The Riot Club is an adaptation of Laura Wade’s 2010 play Posh.
The club is a fictional version of Oxford University’s Bullingdon Club—the aristocratic drinking society that David Cameron and London mayor Boris Johnson attended.
It depicts the adventures of two of the Riot Club’s prospective members, Miles and Alistair.
The film gets off to a slow start and acts as an advertisement for the ruling class.
It shows them cavorting around Oxford in a Lamborghini car.
But thankfully director Lone Scherfig manages to gradually—though not subtly—show the dark side of this elite.
The sinister music starts and the films shifts to a room in suburban “gastropub”.
As the evening progresses, the ten members of the Riot Club become increasingly debauched.
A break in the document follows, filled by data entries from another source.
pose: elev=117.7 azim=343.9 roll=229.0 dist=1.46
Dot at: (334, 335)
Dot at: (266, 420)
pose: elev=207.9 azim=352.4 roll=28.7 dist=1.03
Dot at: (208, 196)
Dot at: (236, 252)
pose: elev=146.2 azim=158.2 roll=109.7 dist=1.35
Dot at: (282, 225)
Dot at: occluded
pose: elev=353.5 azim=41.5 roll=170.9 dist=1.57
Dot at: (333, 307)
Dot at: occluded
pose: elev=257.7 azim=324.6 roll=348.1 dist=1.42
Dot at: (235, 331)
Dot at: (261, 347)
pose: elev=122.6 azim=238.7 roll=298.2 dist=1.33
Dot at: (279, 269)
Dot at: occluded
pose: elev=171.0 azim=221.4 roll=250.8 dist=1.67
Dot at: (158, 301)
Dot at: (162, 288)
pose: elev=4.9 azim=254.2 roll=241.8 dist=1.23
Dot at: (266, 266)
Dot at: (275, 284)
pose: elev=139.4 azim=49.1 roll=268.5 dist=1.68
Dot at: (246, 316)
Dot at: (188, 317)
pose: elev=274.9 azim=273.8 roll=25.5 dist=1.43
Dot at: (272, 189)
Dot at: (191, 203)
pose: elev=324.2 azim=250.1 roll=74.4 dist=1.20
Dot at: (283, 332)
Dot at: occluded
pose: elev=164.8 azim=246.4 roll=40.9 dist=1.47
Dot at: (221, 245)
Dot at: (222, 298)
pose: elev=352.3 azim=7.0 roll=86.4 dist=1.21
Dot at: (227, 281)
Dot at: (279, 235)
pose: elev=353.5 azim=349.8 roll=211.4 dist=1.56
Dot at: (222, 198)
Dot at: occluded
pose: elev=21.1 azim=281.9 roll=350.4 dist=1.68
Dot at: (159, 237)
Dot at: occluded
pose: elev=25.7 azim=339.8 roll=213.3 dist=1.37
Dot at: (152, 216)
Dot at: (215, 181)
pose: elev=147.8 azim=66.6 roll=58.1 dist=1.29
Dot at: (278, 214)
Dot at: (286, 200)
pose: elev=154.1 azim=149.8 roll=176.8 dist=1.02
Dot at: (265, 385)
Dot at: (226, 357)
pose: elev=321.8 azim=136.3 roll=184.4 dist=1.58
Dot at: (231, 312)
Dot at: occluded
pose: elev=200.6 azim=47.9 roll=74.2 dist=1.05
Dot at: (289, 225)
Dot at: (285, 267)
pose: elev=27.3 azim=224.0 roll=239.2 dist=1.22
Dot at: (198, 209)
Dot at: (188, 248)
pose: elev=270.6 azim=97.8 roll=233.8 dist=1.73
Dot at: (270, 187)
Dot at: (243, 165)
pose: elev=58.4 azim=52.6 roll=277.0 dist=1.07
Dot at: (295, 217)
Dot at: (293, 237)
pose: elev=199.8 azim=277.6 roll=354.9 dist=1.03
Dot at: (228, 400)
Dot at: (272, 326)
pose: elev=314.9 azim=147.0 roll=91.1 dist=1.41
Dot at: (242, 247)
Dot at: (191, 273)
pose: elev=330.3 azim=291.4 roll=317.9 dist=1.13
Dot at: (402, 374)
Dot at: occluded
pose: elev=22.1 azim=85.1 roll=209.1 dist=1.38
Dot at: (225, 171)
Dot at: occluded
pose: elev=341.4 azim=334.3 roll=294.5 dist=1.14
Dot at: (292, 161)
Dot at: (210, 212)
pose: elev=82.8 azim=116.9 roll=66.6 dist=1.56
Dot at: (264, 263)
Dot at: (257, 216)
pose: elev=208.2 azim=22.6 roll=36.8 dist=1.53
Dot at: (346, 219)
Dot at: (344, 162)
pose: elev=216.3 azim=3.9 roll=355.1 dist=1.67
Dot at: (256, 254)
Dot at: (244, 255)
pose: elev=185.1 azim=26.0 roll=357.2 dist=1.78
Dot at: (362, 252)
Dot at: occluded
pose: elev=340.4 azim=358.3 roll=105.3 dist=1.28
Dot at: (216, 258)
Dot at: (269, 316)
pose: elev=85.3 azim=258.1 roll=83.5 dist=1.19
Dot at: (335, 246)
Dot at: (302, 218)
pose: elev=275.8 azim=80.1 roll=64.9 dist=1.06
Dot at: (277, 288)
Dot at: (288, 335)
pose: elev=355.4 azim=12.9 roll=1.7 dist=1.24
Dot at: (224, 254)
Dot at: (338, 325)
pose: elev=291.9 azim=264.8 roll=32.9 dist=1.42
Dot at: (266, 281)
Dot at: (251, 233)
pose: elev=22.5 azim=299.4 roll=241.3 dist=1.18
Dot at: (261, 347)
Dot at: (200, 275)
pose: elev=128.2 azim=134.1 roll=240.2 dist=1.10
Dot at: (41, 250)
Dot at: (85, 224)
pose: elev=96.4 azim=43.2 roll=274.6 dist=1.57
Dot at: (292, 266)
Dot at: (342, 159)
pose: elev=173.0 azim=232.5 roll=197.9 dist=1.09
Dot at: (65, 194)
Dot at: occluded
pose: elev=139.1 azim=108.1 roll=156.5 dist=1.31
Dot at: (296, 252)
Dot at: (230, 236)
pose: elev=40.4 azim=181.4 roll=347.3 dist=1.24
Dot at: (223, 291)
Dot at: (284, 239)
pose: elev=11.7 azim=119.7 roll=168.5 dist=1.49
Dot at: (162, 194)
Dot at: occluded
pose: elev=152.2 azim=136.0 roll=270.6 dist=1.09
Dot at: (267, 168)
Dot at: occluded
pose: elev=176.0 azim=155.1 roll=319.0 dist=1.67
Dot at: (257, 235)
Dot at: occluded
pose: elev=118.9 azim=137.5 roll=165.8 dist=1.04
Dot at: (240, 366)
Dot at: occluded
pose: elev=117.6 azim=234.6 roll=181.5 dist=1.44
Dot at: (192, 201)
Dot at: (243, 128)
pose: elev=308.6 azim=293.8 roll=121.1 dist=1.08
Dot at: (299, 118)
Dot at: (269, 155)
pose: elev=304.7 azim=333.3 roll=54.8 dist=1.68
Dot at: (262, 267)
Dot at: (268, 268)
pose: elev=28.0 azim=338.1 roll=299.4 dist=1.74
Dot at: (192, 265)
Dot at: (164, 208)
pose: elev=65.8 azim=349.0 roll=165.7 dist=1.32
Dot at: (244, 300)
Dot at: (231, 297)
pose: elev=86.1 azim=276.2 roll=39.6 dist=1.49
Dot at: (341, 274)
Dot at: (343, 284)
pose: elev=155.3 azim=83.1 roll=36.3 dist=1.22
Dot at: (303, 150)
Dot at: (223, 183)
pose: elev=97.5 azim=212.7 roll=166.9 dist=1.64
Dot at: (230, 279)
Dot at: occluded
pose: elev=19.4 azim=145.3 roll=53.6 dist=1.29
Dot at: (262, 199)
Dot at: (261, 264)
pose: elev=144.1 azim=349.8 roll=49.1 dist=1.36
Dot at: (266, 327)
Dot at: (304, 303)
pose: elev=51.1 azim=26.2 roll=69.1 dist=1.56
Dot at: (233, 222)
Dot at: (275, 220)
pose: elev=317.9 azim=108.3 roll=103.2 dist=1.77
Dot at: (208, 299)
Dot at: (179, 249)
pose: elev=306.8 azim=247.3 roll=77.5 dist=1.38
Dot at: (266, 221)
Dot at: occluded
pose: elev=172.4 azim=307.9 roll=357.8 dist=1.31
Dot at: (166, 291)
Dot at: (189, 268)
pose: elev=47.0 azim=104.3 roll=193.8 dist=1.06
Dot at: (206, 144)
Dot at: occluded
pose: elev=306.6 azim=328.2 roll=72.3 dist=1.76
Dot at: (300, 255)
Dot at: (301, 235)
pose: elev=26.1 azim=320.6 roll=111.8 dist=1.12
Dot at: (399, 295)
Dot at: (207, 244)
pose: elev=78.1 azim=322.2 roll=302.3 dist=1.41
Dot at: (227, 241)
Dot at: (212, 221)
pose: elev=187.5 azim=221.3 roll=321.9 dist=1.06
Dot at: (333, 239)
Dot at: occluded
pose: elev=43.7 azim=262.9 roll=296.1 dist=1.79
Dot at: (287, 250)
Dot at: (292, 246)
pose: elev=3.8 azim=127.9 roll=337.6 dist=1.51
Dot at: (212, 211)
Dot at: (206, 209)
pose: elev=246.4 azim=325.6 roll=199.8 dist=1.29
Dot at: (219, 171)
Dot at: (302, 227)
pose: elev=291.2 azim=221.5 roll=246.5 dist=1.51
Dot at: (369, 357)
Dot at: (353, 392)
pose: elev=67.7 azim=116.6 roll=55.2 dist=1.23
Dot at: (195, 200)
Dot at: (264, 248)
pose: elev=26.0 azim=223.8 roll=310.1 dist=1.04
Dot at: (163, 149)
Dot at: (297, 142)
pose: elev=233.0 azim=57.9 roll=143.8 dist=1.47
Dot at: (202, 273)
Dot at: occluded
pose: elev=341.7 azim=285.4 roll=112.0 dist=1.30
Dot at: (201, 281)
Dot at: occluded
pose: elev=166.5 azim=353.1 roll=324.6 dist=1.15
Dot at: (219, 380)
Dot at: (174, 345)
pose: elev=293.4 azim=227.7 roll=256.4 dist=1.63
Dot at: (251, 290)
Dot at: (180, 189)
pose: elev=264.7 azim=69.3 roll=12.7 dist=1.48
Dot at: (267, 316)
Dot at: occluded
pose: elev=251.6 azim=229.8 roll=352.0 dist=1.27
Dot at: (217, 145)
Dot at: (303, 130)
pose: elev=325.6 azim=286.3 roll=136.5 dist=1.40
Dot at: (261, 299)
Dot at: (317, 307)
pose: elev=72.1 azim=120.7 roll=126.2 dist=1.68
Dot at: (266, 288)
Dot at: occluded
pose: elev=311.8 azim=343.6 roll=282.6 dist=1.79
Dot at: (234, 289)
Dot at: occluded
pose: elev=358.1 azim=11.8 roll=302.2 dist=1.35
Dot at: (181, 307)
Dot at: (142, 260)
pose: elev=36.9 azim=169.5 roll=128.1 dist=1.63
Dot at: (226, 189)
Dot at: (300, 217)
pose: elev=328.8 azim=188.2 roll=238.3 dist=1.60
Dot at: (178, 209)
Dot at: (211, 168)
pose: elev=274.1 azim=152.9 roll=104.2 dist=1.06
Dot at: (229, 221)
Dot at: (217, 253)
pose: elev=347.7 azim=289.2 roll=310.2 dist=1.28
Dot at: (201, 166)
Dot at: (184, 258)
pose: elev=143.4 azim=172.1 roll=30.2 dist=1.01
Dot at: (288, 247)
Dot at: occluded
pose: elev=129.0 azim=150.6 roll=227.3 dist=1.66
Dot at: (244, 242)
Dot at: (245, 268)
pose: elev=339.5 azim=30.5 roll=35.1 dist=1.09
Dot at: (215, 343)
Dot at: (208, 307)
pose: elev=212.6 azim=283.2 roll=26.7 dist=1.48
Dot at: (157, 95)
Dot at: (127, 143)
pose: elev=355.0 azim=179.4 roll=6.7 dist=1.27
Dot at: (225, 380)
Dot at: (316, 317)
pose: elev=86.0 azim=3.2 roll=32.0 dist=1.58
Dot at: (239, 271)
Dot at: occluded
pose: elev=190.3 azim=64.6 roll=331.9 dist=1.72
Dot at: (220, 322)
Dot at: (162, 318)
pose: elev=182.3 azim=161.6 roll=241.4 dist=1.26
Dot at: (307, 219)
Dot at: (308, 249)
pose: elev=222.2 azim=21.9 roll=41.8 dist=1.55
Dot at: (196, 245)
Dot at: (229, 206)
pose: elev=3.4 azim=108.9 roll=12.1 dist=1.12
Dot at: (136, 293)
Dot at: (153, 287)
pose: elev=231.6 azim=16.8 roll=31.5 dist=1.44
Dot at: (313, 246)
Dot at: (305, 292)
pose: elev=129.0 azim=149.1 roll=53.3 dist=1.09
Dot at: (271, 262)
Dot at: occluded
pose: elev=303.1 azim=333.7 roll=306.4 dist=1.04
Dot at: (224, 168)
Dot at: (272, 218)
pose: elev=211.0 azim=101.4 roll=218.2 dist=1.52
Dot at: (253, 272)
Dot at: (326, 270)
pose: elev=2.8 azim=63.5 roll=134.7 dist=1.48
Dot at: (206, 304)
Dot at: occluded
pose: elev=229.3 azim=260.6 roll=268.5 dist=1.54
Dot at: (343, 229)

They reveal their racism, sexism and snobbery towards ordinary people.
But meanwhile Miles (Max Irons) wrestles with his conscience. This reaches a crisis point when his working class girlfriend Lauren (Holly Grainger) is invited to the pub. Max Irons skilfully portrays the moral dilemma facing the supposed “nice toff” Miles.
However, Lauren’s character is less developed. And the few other working class people—aghast and appalled at this elite—are simply caricatures.
The film shows that ruling class “rioters” can get away without repercussions.
Instead they will end up “behind big desks”, just like the Tory prime minister, chancellor and London mayor.
Compare this to the treatment of Anderson Fernandes, who “looted” ice cream during the 2011 summer riots.
He was sent to prison for 16 months and threatened with deportation.
The Riot Club will undoubtedly make most of us furious at our rulers’ privilege.